Family, Friends Remember Apple Fest Founder
"Jim was a huge inspirational character in this area. Just missing him drive by and waving. It was a kind of a daily routine."
BAYFIELD, Wisc. – For the first time in decades, the Apple Fest didn’t happen last weekend, but crowds still showed up for some of the usual activities.
“It was great. The people that came here were fantastic,” Erickson Orchards Owner, Fred Erickson says.
Instead of the usual vendors setting up booths downtown, visitors ventured out to the farms.
“A lot more people did the fruit loop this year instead of parking downtown. I think it was nice for the customers too because they got to see more of Bayfield instead of the two main streets,” Apple Hill Orchard Owner, Justin Sexton says.
And that’s just what Jim Erickson would have wanted.
“How fitting. He left the earth at the same time of Apple Fest weekend,” Erickson Orchards Owner, Fred Erickson says.

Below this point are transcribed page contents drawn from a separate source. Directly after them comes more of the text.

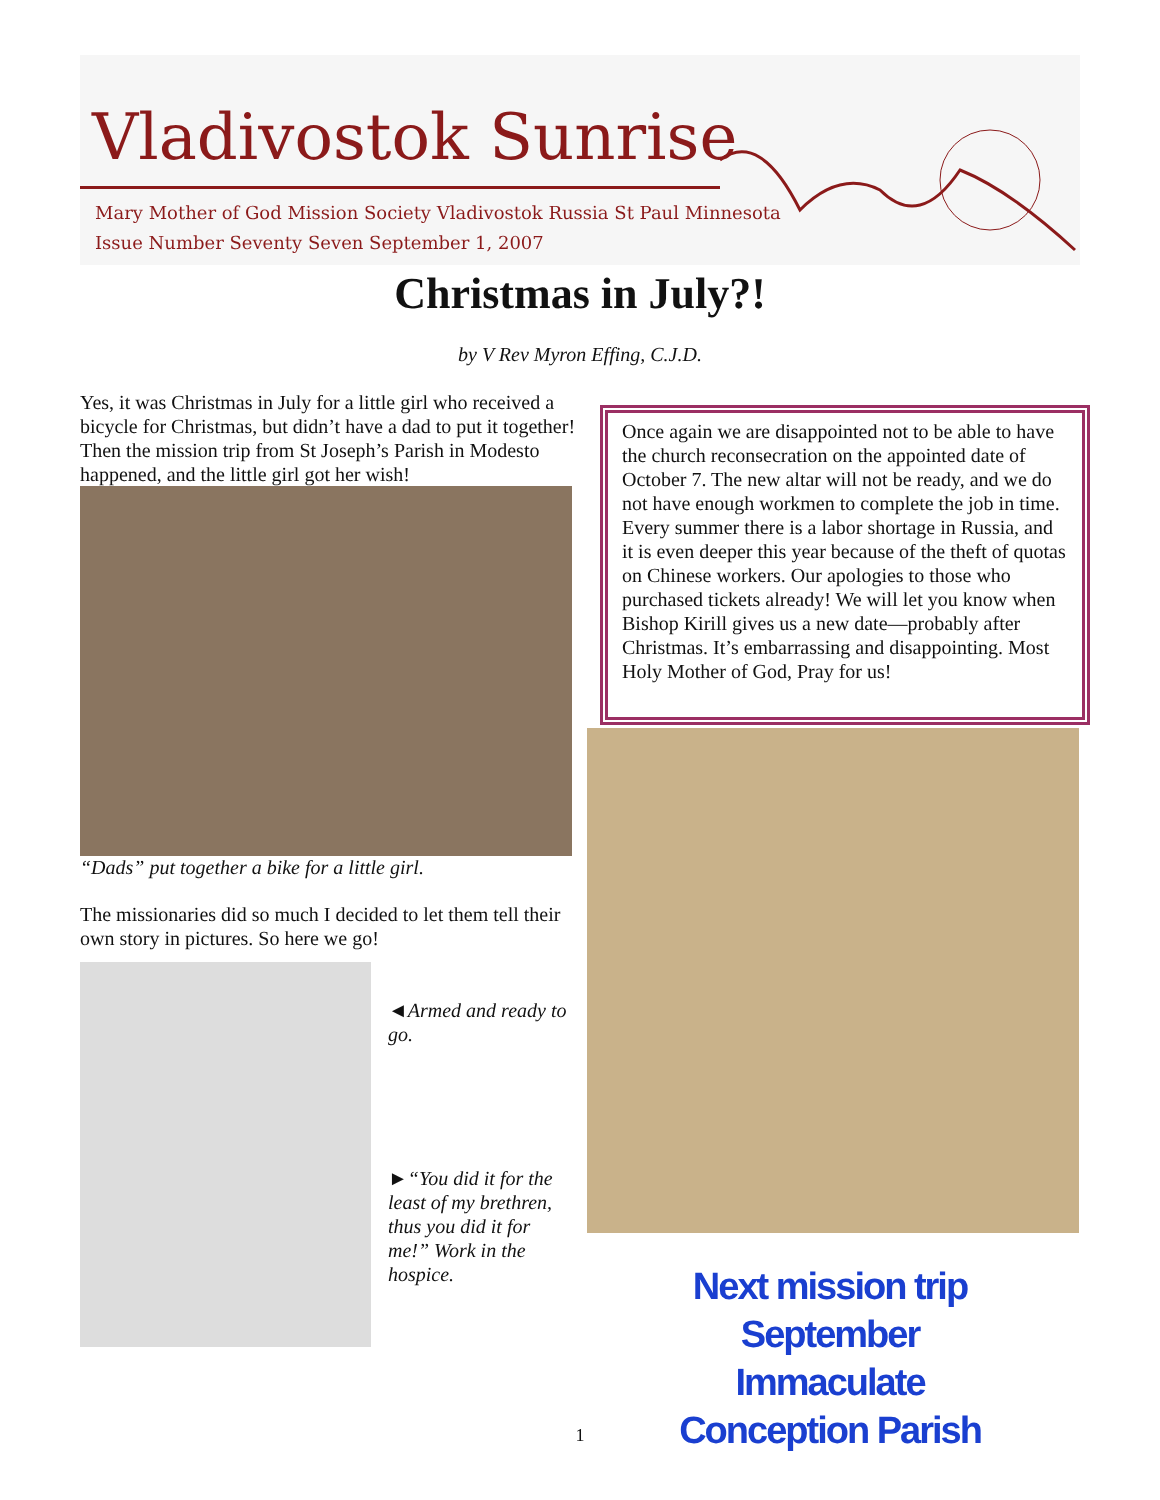Vladivostok Sunrise
Mary Mother of God Mission Society Vladivostok Russia St Paul Minnesota
Issue Number Seventy Seven September 1, 2007
Christmas in July?!
by V Rev Myron Effing, C.J.D.
Yes, it was Christmas in July for a little girl who received a bicycle for Christmas, but didn’t have a dad to put it together! Then the mission trip from St Joseph’s Parish in Modesto happened, and the little girl got her wish!
“Dads” put together a bike for a little girl.
The missionaries did so much I decided to let them tell their own story in pictures. So here we go!
◄Armed and ready to go.
►“You did it for the least of my brethren, thus you did it for me!” Work in the hospice.
Once again we are disappointed not to be able to have the church reconsecration on the appointed date of October 7. The new altar will not be ready, and we do not have enough workmen to complete the job in time. Every summer there is a labor shortage in Russia, and it is even deeper this year because of the theft of quotas on Chinese workers. Our apologies to those who purchased tickets already! We will let you know when Bishop Kirill gives us a new date—probably after Christmas. It’s embarrassing and disappointing. Most Holy Mother of God, Pray for us!
Next mission trip September
Immaculate Conception Parish
1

How Jim founded the festival is a story told around the community.
“What began as a flat tire on the side of the road selling apples out of the side of his truck has turned into an amazing celebration for Bayfield and the surrounding communities. I think that will always be his legacy. I think of him more of his smile then all the things he’s done,” City of Bayfield Mayor, Gordon Ringberg says.
After watching cars come out to the farm on Saturday, the founder of the festival passed away the next day at the age of 90.
“It doesn’t matter if they are 40 or 90. It hurts just as much. I’m going to miss the heck out of him,” Erickson Orchards Owner, Fred Erickson says.
Now, Fred and his sisters will continue to work on the farm without the watchful eye of their father.
“I’m still going to be looking back and looking for him,” Erickson says.
What the founder leaves behind is a legacy and a lasting impression on other farmers.
“Jim was a huge inspirational character in this area. Just missing him drive by and waving. It was a kind of a daily routine,” Apple Hill Orchard Owner, Justin Sexton says.
His son, Fred, knows he has some big shoes to fill.
“It’s a lot. People don’t realize until they actually spend time here. And to see the effort it takes to run a facility like this,” Erickson says.
But Fred Erickson knows his father passed down all of the knowledge to him leaving the family tradition in good hands.
“When he left here. He looked at me and said ya know son, I’m really really proud of you. You’ve done well,” Erickson says.
A celebration of life for Jim Erickson will be held at one o’clock at Erickson Orchards in Bayfield.
Anyone who knew him is welcomed to pay their respects.